> Document section:
***

IF.lm: Invisible Fence model selection (Linear Model)
In fence: Using Fence Methods for Model Selection

Description Usage Arguments Details Value Author(s) References Examples

Invisible Fence model selection (Linear Model)

1	IF.lm(full, data, B = 100, cpus = 2, lftype = c("abscoef", "pvalue"))

`full`	formula of full model
`data`	data
`B`	number of bootstrap sample, parametric for lm
`cpus`	number of parallel computers
`lftype`	subtractive measure type, e.g., absolute value of coefficients, p-value, t-value, etc.

This method (Jiang et. al, 2011) is motivated by computational expensive in complex and high dimensional problem. The idea of the method–there is the best model in each dimension (in model space). The boostrapping determines the coverage probability of the selected model in each dimensions. The parsimonious model is the selected model with the highest coverage probabily (except the one for the full model, always probability of 1.)

***

> Data to examine:
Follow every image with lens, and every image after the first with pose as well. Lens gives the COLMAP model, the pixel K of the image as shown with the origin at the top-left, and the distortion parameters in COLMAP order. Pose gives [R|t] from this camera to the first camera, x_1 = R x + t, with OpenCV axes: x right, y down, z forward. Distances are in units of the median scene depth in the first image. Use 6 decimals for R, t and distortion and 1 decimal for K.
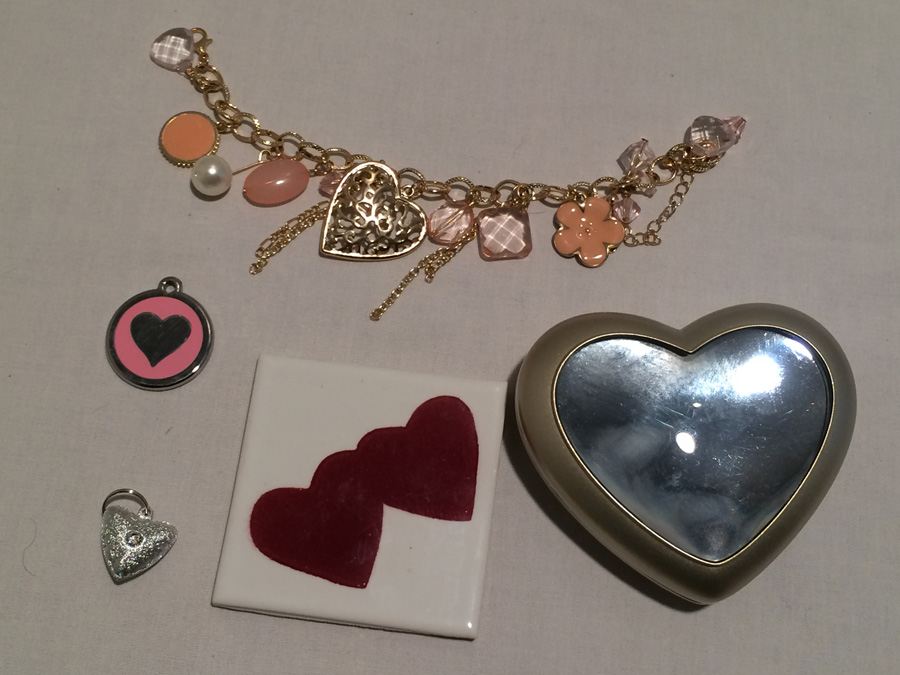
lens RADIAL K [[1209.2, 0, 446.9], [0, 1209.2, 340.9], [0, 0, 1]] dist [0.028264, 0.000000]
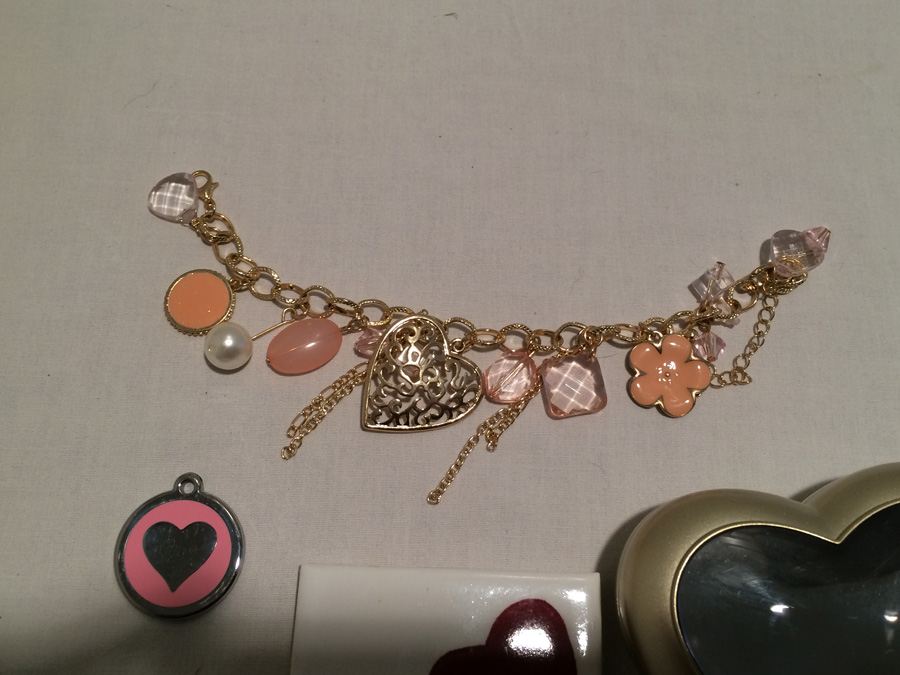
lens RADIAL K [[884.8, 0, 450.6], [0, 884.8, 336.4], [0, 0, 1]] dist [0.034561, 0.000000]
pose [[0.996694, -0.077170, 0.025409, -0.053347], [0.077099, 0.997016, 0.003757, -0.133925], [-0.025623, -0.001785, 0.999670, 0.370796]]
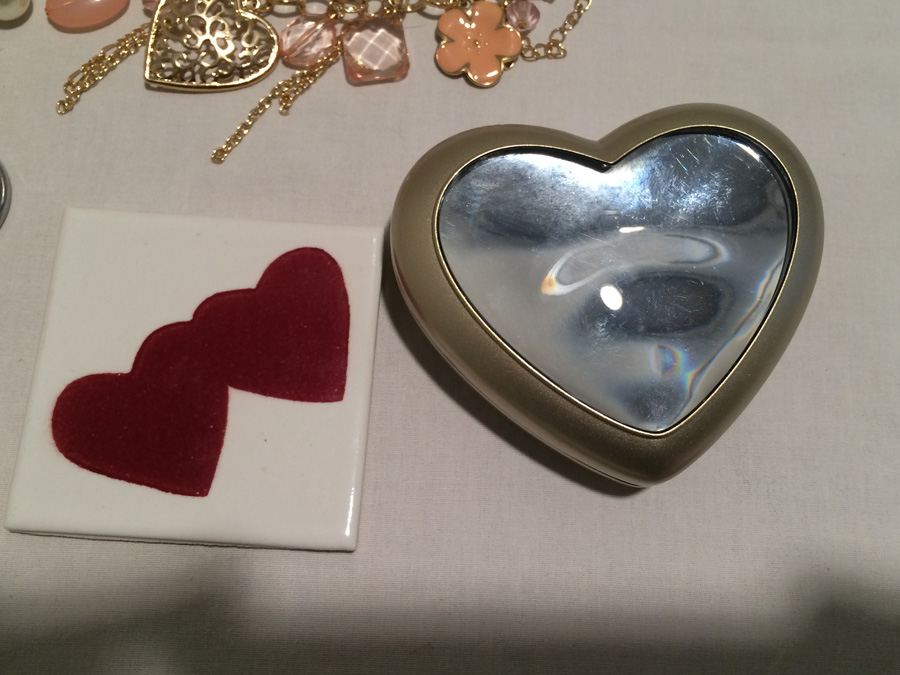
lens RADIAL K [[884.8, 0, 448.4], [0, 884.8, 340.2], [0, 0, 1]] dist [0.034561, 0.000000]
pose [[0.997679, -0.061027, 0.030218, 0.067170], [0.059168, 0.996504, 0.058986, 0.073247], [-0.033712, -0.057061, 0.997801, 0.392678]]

***

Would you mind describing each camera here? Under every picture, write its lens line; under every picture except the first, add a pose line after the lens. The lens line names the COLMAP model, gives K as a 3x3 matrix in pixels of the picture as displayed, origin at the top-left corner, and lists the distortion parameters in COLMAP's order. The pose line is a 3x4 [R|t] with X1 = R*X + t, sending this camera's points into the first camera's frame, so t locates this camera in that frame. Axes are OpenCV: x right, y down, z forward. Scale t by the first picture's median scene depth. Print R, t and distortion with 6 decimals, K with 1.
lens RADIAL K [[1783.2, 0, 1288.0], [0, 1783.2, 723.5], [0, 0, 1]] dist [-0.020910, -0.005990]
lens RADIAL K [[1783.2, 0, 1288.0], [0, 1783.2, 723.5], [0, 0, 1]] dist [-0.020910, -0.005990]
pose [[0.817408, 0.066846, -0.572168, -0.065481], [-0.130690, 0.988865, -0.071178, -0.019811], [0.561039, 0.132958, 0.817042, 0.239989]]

***

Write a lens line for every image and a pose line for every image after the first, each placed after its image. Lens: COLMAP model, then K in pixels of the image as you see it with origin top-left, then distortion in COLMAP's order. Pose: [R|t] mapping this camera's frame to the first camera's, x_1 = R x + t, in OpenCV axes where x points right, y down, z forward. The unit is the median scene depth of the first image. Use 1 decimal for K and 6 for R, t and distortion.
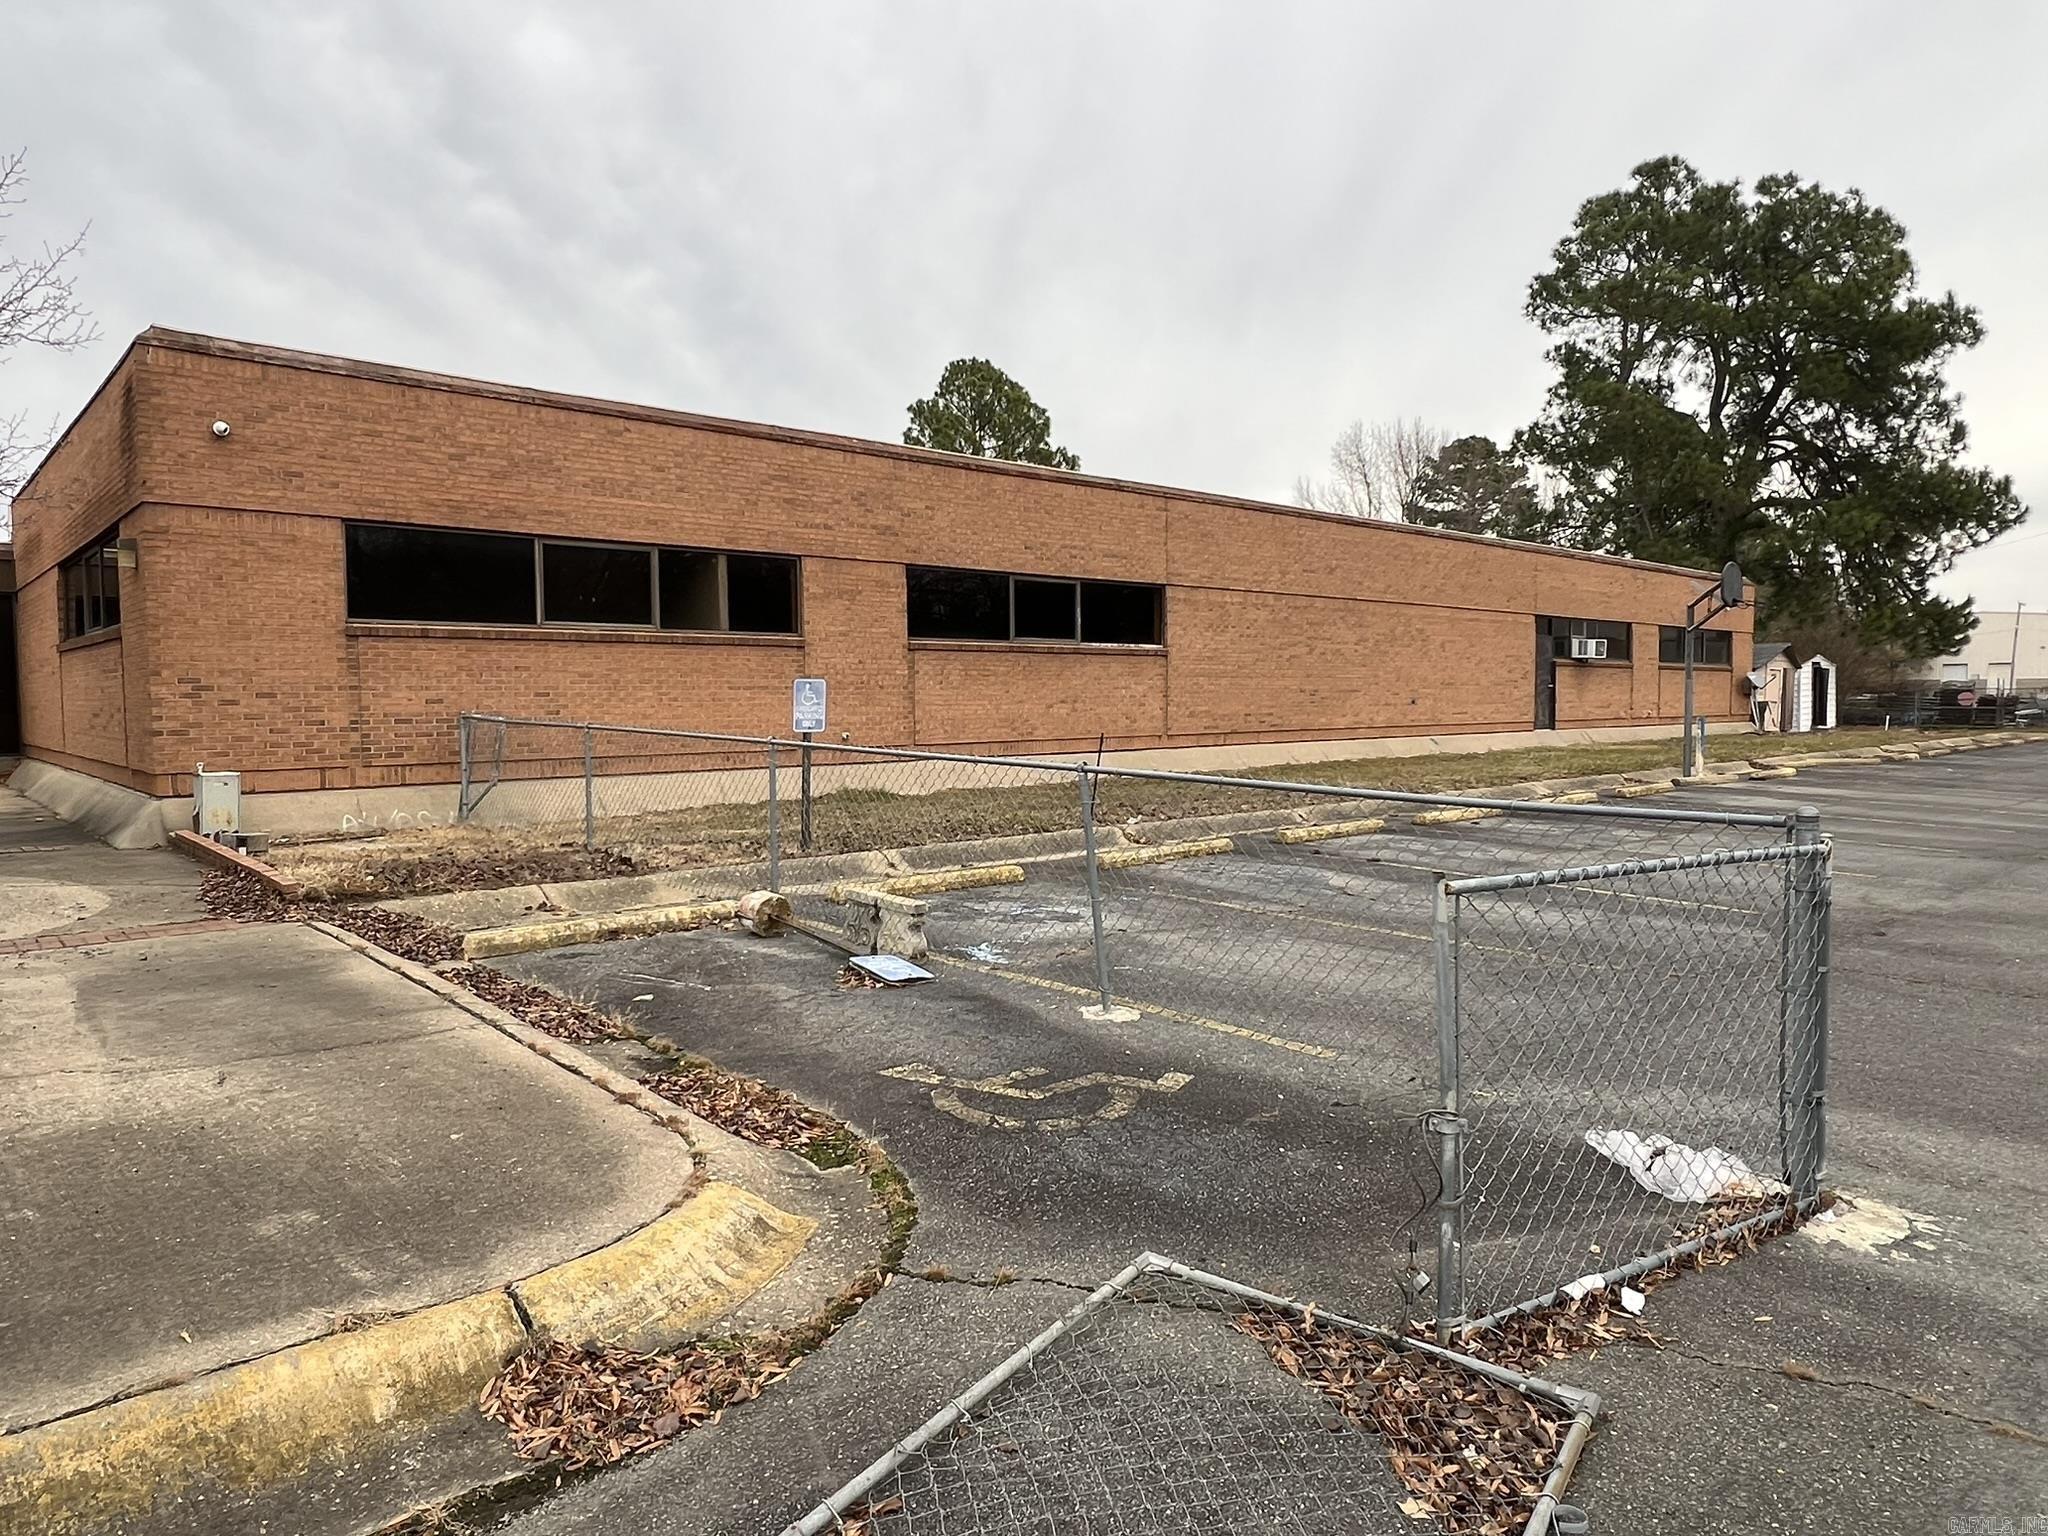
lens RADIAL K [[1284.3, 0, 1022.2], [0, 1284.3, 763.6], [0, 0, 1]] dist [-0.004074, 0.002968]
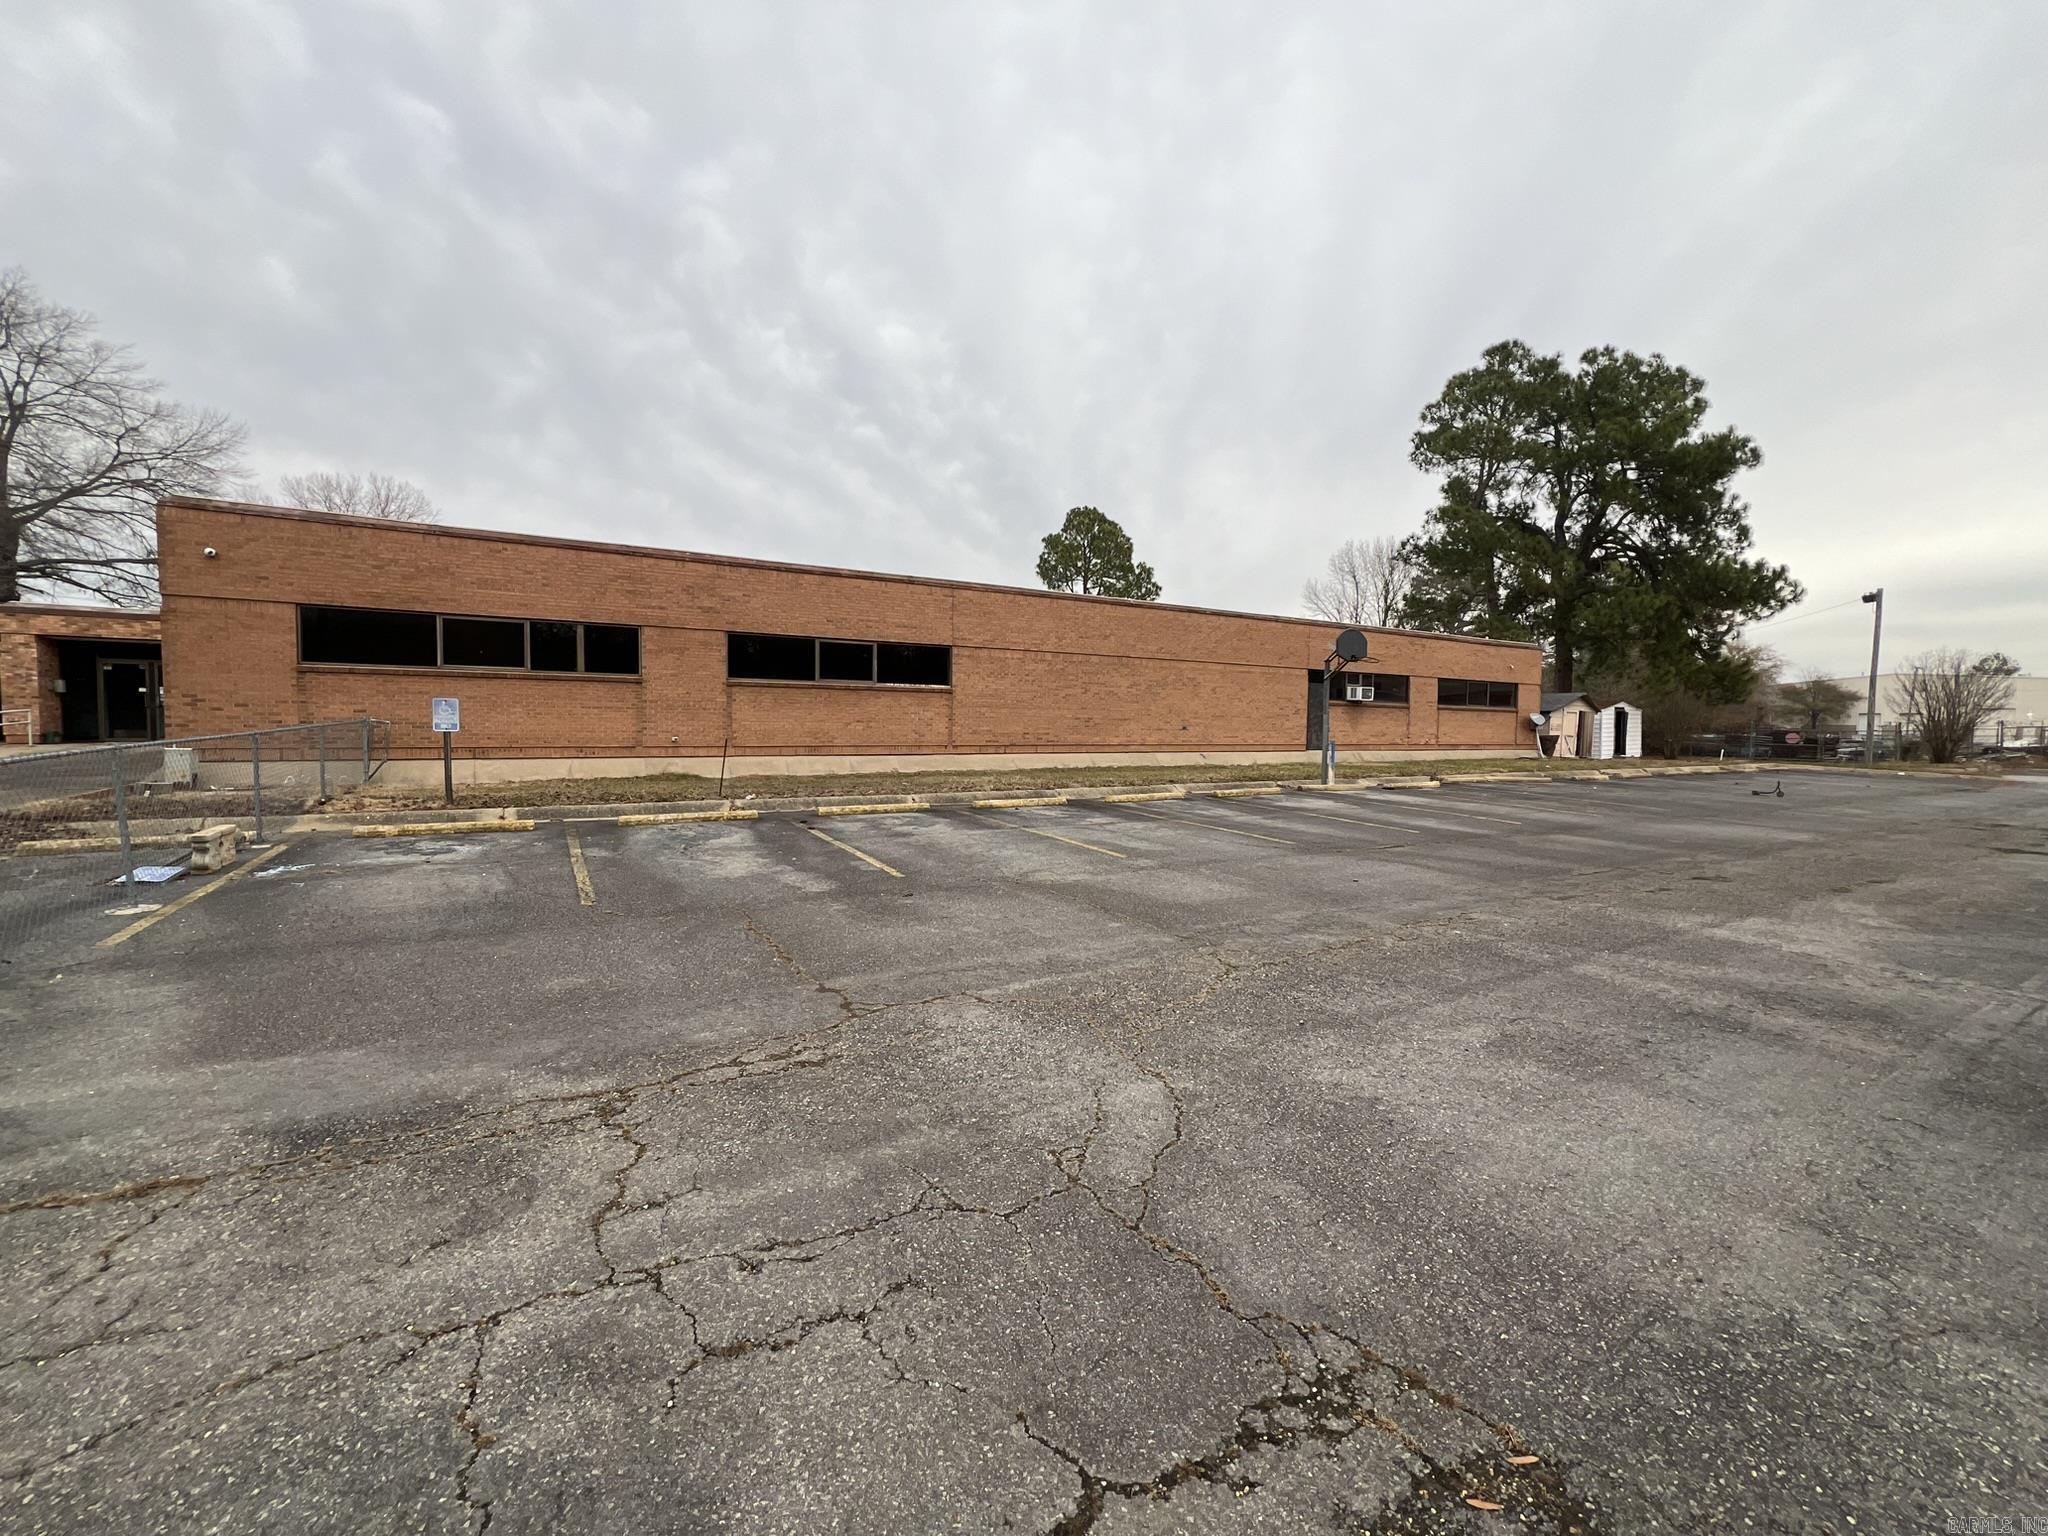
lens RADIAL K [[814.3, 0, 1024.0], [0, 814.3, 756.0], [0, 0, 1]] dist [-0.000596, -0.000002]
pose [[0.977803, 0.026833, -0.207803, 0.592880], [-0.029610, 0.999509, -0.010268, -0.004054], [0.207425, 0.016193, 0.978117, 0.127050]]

***

> Exercise requirements:
- A) Using the Invisible Fence documentation, explain in one to three sentences why the full model is not a candidate when the parsimonious model is chosen by highest coverage probability.
- B) Reproduce the part of the Invisible Fence documentation starting with "This method (Jiang" and going on through "probability of 1.)".

> Completed exercise:
- A) The full model is excluded because its coverage probability is always 1.

- B)
This method (Jiang et. al, 2011) is motivated by computational expensive in complex and high dimensional problem. The idea of the method–there is the best model in each dimension (in model space). The boostrapping determines the coverage probability of the selected model in each dimensions. The parsimonious model is the selected model with the highest coverage probabily (except the one for the full model, always probability of 1.)